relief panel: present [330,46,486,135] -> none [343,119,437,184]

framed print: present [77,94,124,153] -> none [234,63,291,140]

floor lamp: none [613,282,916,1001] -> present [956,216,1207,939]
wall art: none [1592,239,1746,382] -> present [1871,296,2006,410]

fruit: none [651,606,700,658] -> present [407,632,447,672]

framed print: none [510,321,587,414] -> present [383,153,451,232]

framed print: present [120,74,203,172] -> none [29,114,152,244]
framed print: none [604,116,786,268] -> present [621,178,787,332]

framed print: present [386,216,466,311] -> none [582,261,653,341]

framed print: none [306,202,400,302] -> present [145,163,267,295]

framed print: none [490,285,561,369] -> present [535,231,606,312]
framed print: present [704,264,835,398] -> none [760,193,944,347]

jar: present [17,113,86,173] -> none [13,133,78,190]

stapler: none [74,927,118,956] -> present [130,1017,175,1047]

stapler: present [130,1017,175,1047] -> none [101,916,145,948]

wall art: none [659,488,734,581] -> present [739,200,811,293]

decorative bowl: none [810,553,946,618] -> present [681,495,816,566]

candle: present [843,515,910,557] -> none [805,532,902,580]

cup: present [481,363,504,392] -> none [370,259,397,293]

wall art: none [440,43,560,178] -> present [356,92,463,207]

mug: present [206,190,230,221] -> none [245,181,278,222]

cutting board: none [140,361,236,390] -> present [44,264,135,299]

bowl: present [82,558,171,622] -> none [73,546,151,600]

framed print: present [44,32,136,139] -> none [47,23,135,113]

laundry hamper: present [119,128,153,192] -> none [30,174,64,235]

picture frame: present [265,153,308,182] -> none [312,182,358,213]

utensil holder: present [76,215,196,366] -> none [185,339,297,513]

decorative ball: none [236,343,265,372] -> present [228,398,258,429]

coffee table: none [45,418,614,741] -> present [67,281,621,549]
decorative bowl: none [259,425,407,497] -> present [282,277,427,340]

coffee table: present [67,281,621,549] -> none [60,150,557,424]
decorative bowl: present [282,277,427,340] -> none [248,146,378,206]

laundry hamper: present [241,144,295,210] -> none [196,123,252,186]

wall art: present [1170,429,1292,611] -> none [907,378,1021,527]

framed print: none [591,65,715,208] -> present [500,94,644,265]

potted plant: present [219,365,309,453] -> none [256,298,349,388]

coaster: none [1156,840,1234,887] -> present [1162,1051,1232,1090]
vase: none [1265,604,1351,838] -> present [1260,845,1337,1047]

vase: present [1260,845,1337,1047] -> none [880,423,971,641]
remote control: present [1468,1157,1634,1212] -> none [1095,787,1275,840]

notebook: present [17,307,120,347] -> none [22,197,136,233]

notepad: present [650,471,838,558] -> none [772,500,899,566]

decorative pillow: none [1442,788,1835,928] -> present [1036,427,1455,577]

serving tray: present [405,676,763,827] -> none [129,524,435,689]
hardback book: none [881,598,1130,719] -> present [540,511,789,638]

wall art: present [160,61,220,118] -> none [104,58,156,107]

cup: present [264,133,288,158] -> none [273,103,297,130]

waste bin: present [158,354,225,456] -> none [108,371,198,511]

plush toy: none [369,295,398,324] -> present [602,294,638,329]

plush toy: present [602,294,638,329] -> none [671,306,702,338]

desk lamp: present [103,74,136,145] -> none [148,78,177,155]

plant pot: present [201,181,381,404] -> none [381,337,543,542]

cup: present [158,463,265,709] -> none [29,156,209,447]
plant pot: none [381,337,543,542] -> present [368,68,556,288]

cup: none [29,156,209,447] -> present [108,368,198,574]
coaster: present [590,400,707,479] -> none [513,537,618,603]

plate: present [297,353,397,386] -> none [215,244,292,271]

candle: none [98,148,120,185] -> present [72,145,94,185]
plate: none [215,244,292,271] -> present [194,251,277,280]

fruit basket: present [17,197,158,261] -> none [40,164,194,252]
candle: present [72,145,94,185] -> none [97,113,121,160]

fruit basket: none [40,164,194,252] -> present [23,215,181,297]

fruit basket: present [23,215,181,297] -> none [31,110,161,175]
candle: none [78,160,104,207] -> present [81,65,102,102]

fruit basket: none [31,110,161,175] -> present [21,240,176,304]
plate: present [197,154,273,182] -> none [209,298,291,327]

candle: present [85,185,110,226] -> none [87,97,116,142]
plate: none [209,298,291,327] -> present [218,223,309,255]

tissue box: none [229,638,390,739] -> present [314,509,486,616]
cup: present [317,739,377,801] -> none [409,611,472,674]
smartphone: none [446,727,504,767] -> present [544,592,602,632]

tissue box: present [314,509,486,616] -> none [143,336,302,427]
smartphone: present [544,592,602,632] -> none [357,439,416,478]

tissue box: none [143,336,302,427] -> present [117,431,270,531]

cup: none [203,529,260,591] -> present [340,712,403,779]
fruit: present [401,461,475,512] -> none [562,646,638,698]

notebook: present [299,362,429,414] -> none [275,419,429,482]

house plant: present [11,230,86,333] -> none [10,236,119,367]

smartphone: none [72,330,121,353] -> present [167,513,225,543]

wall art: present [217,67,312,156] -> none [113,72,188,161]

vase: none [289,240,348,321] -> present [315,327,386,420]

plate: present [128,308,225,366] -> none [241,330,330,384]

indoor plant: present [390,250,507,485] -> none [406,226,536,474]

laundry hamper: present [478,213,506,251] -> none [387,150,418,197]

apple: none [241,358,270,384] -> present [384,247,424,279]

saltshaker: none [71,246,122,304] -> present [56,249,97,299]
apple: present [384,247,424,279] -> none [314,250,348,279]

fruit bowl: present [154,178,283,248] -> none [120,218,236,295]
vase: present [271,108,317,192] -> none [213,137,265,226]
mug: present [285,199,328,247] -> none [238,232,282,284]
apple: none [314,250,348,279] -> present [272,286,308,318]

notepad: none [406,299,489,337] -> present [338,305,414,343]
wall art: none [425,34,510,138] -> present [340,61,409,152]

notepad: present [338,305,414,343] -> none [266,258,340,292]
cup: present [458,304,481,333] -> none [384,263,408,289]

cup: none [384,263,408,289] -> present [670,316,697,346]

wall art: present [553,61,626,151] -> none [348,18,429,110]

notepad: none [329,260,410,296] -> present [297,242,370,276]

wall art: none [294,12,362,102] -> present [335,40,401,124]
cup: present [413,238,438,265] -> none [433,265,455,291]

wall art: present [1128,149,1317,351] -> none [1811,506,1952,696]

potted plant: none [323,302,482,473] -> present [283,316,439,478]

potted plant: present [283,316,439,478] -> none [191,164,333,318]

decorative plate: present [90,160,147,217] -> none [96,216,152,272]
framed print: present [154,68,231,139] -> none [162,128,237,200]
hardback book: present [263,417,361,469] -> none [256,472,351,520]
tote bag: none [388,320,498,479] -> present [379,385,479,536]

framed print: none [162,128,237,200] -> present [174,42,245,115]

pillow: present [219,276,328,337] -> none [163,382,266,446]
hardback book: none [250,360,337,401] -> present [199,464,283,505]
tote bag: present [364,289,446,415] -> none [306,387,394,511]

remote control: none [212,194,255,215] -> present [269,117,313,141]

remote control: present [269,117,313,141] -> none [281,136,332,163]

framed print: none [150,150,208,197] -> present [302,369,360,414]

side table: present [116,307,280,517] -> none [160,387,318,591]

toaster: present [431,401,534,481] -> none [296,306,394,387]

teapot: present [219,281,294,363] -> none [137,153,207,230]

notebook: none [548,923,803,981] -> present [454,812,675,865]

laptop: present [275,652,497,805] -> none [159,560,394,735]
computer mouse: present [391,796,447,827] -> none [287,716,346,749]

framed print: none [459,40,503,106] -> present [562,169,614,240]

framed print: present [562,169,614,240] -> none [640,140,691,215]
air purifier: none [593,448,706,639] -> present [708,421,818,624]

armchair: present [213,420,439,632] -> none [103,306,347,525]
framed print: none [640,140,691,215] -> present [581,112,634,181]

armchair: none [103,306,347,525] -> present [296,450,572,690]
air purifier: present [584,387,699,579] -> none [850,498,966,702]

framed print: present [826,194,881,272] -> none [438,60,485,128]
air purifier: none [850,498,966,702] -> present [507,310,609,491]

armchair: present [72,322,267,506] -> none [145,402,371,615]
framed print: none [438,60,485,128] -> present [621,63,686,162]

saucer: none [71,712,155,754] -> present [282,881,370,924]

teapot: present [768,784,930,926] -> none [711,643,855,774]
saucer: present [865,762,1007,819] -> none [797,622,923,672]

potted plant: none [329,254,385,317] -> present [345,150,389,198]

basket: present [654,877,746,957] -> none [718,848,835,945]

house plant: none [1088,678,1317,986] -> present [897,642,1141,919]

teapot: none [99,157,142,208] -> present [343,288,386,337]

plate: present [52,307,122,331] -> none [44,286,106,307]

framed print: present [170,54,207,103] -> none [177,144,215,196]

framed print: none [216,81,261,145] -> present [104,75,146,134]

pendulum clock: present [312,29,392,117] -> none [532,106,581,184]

* [Task objective]: Once you reach the line with "armchair: present [213,420,439,632]" in the data above, copy it and every line after it exactly, up to and including the line with "armchair: present [72,322,267,506]".

* [Reply to the exercise]:
armchair: present [213,420,439,632] -> none [103,306,347,525]
framed print: none [640,140,691,215] -> present [581,112,634,181]

armchair: none [103,306,347,525] -> present [296,450,572,690]
air purifier: present [584,387,699,579] -> none [850,498,966,702]

framed print: present [826,194,881,272] -> none [438,60,485,128]
air purifier: none [850,498,966,702] -> present [507,310,609,491]

armchair: present [72,322,267,506] -> none [145,402,371,615]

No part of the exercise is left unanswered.